• EXTRACT
——————
Pembient, a Seattle-based bioengineering company, is exploring the development of 3D-printed rhino horn. Matthew Markus, Pembient’s chief executive, says he would be open to testing the new horsehair formula.

But his company has also faced pushback from conservationists.

Critics say that fake rhino horn risks stimulating demand for real horn and that it would complicate policing. “There’s already scarce resources for wildlife crime, and we don’t want to make it even more difficult for law enforcement,” says Swaak-Goldman, who works with governments and law enforcement agencies.

Peter Knights, the chief executive of WildAid, a nonprofit organisation dedicated to ending illegal wildlife trade, adds that the market in Vietnam was already flooded with convincing fakes, such as water buffalo horn, which accounts for up to 90 per cent of what’s sold as rhino horn.

Frederick Chen, an economist at Wake Forest University, says there is more than one way to flood a market, however. “Conservation groups tend to clump different strategies under one roof and have a knee-jerk reaction that they have to reject them all,” he says. “But the dangers they point out don’t apply to all strategies.”
——————
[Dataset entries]
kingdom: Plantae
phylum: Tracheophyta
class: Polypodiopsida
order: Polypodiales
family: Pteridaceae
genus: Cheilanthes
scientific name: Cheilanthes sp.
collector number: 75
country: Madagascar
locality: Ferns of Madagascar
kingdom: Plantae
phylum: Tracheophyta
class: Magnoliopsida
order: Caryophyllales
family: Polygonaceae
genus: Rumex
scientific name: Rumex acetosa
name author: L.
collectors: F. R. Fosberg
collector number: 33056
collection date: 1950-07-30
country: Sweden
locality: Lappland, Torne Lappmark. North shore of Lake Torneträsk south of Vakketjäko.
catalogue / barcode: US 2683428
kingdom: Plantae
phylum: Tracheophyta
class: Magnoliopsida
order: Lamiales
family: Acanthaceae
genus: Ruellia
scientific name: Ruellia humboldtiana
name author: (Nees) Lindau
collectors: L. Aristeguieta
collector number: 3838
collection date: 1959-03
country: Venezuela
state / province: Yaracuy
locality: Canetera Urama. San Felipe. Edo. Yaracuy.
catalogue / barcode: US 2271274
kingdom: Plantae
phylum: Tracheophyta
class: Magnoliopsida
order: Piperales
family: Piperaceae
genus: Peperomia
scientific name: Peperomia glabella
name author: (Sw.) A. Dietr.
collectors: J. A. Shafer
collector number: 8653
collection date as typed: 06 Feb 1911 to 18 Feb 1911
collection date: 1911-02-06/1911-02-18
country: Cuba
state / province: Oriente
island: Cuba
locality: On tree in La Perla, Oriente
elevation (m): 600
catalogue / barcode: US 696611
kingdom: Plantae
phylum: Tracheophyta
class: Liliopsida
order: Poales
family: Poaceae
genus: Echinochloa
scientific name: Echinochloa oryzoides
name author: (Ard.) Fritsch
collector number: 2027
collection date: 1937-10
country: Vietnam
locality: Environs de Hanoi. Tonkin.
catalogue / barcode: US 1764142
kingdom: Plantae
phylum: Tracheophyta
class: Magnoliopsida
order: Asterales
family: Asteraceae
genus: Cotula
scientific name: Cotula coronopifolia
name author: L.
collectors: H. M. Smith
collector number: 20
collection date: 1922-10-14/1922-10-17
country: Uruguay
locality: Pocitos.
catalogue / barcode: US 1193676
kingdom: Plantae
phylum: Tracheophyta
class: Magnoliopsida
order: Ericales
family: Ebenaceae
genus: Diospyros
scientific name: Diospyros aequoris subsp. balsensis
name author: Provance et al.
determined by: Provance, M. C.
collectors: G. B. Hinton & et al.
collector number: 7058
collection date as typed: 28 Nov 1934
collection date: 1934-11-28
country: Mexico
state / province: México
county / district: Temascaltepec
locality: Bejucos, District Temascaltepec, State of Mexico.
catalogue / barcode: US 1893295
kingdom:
——————
• TASK A
According to the rhino horn extract, how much of what is sold as rhino horn does water buffalo horn account for?
• TASK B
For each statement, decide whether the rhino horn extract supports it. Answer yes or no and quote the deciding words. (i) Pembient is based in Seattle. (ii) Frederick Chen leads WildAid. (iii) Critics say fake rhino horn would complicate policing.
• TASK C
Copy the stretch of the rhino horn extract from "Pembient, a Seattle-based" through "new horsehair formula.".
The entries were drawn from a separate source unrelated to the rhino horn extract.

• WORKED SOLUTION A
Up to 90 percent.

• WORKED SOLUTION B
(i) Yes: "a Seattle-based bioengineering company"
(ii) No: "Peter Knights, the chief executive of WildAid"
(iii) Yes: "it would complicate policing"

• WORKED SOLUTION C
Pembient, a Seattle-based bioengineering company, is exploring the development of 3D-printed rhino horn. Matthew Markus, Pembient’s chief executive, says he would be open to testing the new horsehair formula.